There was a thumping noise outside, and a rumble, and with a flicker the lights came on. Then we had supper. Everyone stayed for it, even the children who had been hanging about their parents' legs or staring at me from the doorway. It was goat stew in a huge tureen, with fibrous bread that Tiya had made. We helped ourselves with a wooden spoon and ate out of a variety of china bowls, some brought in from neighbouring caves because there were too few to go round. We never stopped talking. We talked about the origins of the Kretevs (‘We came out of the earth, with horses'). We talked about the snow raspberries (not so plentiful as they used to be, but then that made for higher prices). We talked about Kretev art (‘They do not understand your question') and Kretev religion (‘We do not talk about that'). We talked about earning a living (their goat-herds, their market-gardens, their grassland where the cattle grazed).
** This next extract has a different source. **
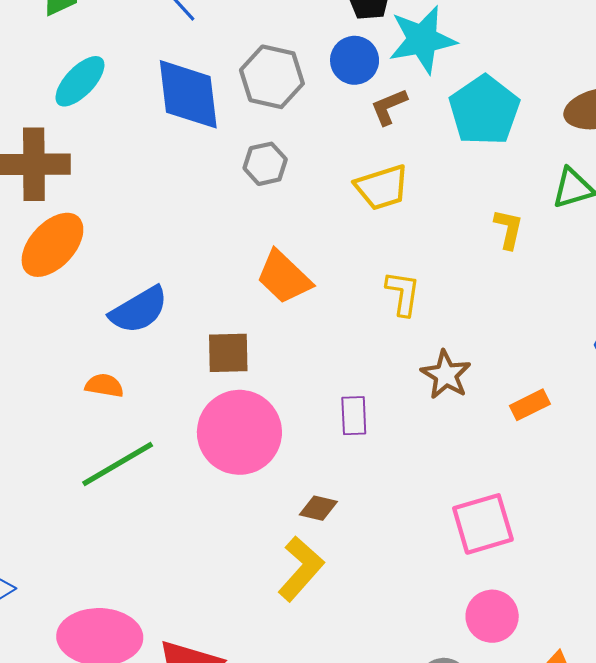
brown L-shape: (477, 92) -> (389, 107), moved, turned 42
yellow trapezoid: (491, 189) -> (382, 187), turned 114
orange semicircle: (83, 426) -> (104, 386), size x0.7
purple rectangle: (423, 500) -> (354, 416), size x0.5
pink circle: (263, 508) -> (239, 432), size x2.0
We talked about their language, but inconclusively; every now and then I heard words which seemed vaguely familiar to me, but when I asked their meaning no bells were rung, and when I invited the Kretevs to count up to ten for me, hoping to recognize some Celtic affinities, I recognized not a single numeral. What were their names again? Around the room we went, but not a name seemed anything but totally alien — Projo (I write as I heard them), Daraj, Stilts, what sounded improbably like Hammerhead. They had no surnames, they said: just the one name each, that was all. They needed no more. They were Kretevs!